A new plan expected to be introduced to the Colorado legislature
this week would overhaul conflicting fiscal provisions in the state’s
constitution by repealing Amendment 23, which boosts K-12 education
funding, and portions of the Taxpayers Bill of Rights (TABOR).
The plan, expected to be hashed out in the remaining few weeks of
the legislative session, was developed by term-limited Speaker of the
House Andrew Romanoff.
TABOR, passed in 1992, limits state government spending and taxation
and requires the state to refund any revenue in excess of set limits.
Amendment 23, passed in 2000, requires annual funding increases for
K-12 schools. The constraining of the budget on one hand while
mandating certain spending requirements on the other has placed
pressure on the state budget, forcing legislators to cut funding in
areas such as higher education.
“Conflicting mandates have had us in a fiscal straitjacket for
years,” said President Jordan, who supports the proposed plan. “They
alternately limit spending and require more spending. Some years the
legislature even has the money, but not the flexibility to spend it
where it’s needed, specifically on higher education… We need to remove
the bureaucratic constraint of conflicting fiscal imperatives.”
Romanoff’s plan would create a savings account (or rainy-day fund)
for public schools, require a two-thirds vote of both houses to access
the account, repeal the automatic spending increases for K-12 schools
in Amendment 23, and eliminate the tax surplus refund provision of
TABOR (the monies from which would go into the education rainy-day
fund).
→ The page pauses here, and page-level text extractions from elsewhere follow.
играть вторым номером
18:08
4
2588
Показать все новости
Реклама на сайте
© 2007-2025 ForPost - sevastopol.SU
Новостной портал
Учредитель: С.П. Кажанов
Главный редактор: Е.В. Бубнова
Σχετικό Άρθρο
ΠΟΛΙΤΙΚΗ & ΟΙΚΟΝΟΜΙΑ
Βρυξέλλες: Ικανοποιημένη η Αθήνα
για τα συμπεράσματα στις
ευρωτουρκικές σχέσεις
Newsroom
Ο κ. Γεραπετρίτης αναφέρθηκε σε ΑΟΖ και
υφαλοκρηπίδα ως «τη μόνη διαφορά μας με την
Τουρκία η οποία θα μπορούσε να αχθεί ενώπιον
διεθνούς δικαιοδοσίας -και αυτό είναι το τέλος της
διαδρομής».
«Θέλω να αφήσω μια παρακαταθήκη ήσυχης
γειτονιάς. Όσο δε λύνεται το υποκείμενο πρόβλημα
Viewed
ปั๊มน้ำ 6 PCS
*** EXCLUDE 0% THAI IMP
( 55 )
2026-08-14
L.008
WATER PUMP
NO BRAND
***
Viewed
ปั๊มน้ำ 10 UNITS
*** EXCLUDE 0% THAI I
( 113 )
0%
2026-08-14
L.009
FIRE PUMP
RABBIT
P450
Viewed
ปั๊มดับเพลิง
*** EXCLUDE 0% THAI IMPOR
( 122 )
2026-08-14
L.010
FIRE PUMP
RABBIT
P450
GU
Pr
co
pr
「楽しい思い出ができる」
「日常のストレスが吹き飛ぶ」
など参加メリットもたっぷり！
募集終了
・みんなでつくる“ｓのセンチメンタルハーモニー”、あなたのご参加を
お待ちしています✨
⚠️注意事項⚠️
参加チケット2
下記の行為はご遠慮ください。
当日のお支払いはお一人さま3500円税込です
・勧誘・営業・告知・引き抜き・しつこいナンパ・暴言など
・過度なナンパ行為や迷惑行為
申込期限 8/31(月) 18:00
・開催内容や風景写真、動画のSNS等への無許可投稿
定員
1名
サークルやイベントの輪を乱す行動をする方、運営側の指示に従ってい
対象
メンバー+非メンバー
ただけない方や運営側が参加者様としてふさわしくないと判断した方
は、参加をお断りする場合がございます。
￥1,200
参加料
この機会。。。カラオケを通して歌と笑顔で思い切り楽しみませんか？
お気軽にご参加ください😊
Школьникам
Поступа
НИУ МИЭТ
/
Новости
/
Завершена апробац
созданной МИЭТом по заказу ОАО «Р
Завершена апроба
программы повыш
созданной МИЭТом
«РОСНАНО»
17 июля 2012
It would leave unchanged the portion of TABOR that requires a
citizen vote on tax increases.
Referendum C, passed by voters in 2005, provided a five-year timeout
on TABOR, allowing the state to spend an estimated $3.7 billion it
would otherwise have refunded to taxpayers between 2006 and 2001. The
new plan would eliminate the refunds permanently.
Romanoff’s plan has been applauded in editorials in both the Rocky Mountain News and the Denver Post
for its “ingenuity.” Because the Colorado Constitution requires that
any ballot measure be confined to a single subject, lawmakers have
struggled for years over a way to address the multiple laws that tangle
the Colorado budget. Romanoff’s plan addresses this by combining the
repeals under the single rubric of public education funding.
The bill, once it’s introduced to the legislature, would require a
two-thirds approval in each house and voter approval in November.